Very relative. She has to stay within five miles of her home at all times, a condition of her bond. She had to get permission to get a tire changed last week.
She carries a small basket and places a few vegetables in it. She eats meat, used to love it, but these days the idea of being a carnivore seems ironic. She walks past the bakery, past the butcher, toward the drugstore. There is a small coffee shop in the corner, the grocery chain’s attempt at modernization. She finds Larry Evans reading a newspaper at a small table. Two steaming paper cups of black coffee sit on the table. He looks over his glasses at her and smiles. She recognizes it for what it is, not a happy-go-lucky grin but an attempt at warmth. Not very many people smile at Allison Pagone these days.
“How you holding up?” he asks.
She puts down the groceries and sits across from him. “How do I look like I’m holding up?”
He sets down the newspaper. “Honestly?”
She sighs. “Don’t start lying to me now, Larry. You’re the only one I can trust.”
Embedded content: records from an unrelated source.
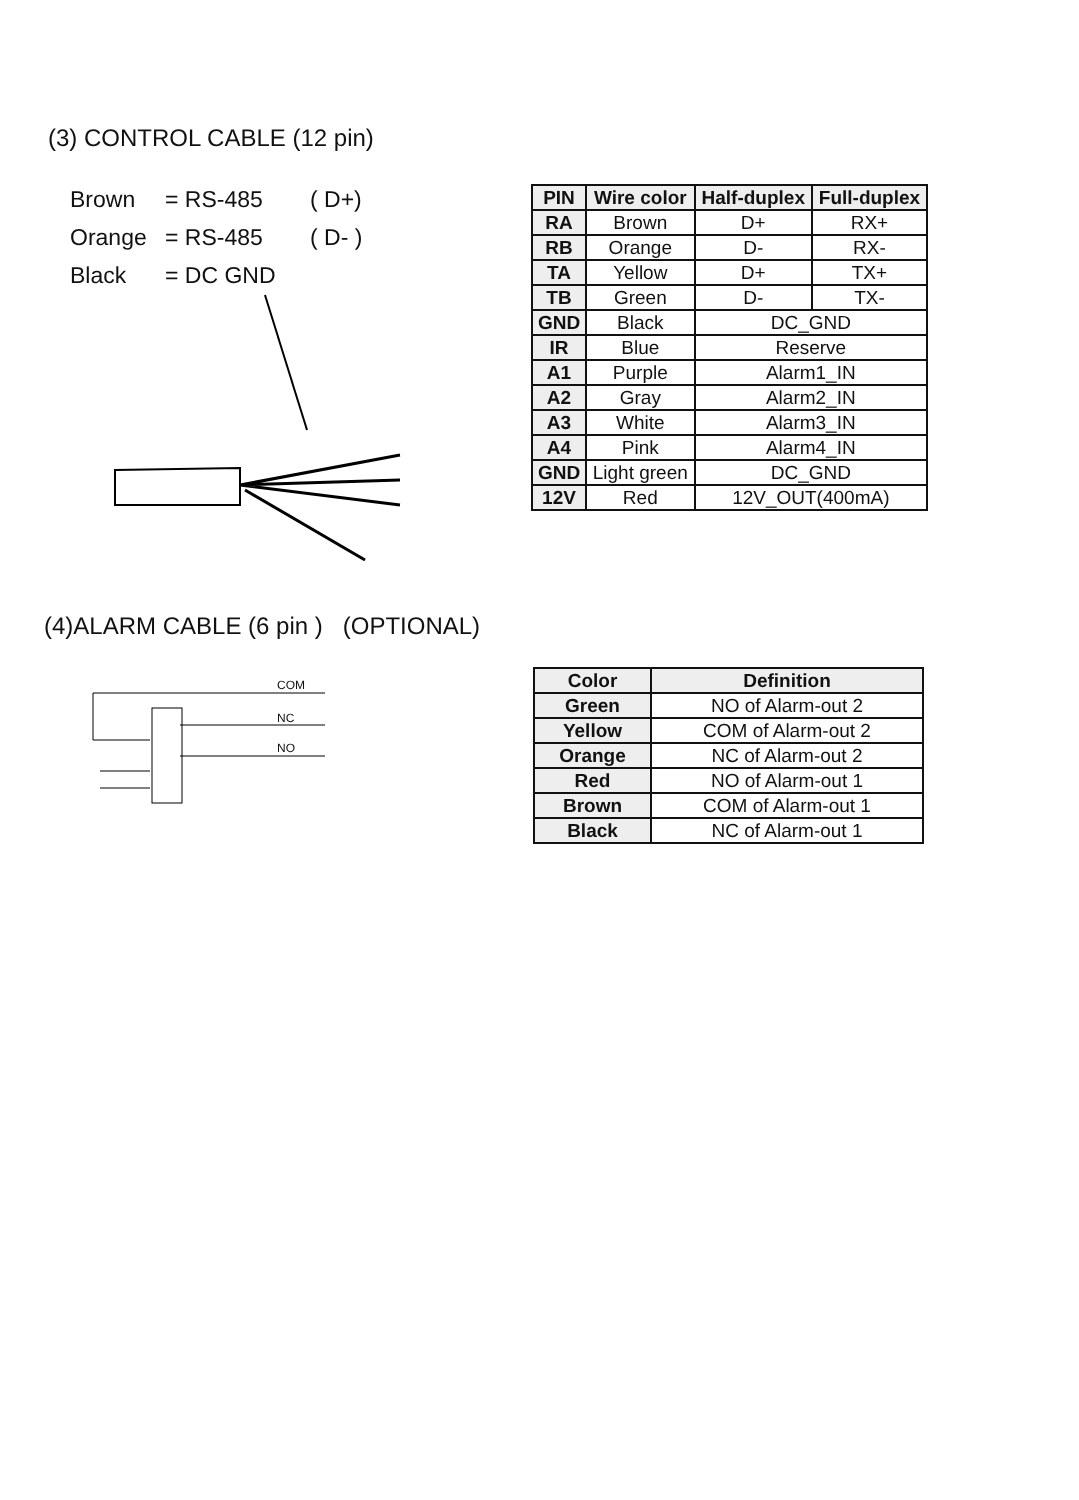(3) CONTROL CABLE (12 pin)
Brown = RS-485 ( D+)
Orange = RS-485 ( D- )
Black = DC GND
| PIN | Wire color | Half-duplex | Full-duplex |
| --- | --- | --- | --- |
| RA | Brown | D+ | RX+ |
| RB | Orange | D- | RX- |
| TA | Yellow | D+ | TX+ |
| TB | Green | D- | TX- |
| GND | Black | DC_GND | |
| IR | Blue | Reserve | |
| A1 | Purple | Alarm1_IN | |
| A2 | Gray | Alarm2_IN | |
| A3 | White | Alarm3_IN | |
| A4 | Pink | Alarm4_IN | |
| GND | Light green | DC_GND | |
| 12V | Red | 12V_OUT(400mA) | |
(4)ALARM CABLE (6 pin ) (OPTIONAL)
COM
NC
NO
| Color | Definition |
| --- | --- |
| Green | NO of Alarm-out 2 |
| Yellow | COM of Alarm-out 2 |
| Orange | NC of Alarm-out 2 |
| Red | NO of Alarm-out 1 |
| Brown | COM of Alarm-out 1 |
| Black | NC of Alarm-out 1 |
“You look tired. Did you sleep at all?”
He’s being honest, if not entirely forthcoming; he is omitting a few other adjectives. Allison has forced herself to look in the mirror lately. She has seen the damage.
Larry flicks at his hair. He is dishwater blond, has a rugged, lined face. He has a good-sized frame, not a body-builder but a guy who keeps in shape. He hasn’t shaved today; his facial hair is darker than the hair on top of his head. She would probably find him handsome under other circumstances-very, very different circumstances.
She takes a sip of the coffee, steaming hot on her tongue. Something nutty, she assumes. Cinnamon hazelnut, she guesses, then looks over at the small chalkboard next to the counter, where the coffee of the day is revealed in colored chalk:Cinn-ful Walnut. Clever.
“You look like someone who’s conceding defeat,” he says. “And I don’t like that. I don’t get it, Allison. I just don’t get you.”
“What’s not to get? I’m going to be convicted.” She averts her eyes. She looks at the other shoppers, immediately envying their carefree lives. An employee is pushing turkey sausage, pierced with toothpicks, on shoppers. The next aisle down, it’s hummus, about ten different kinds offered with pita chips. Little kids hanging on carts, women moving seriously through the aisles. They don’t know anything about serious. She would change places with any of them.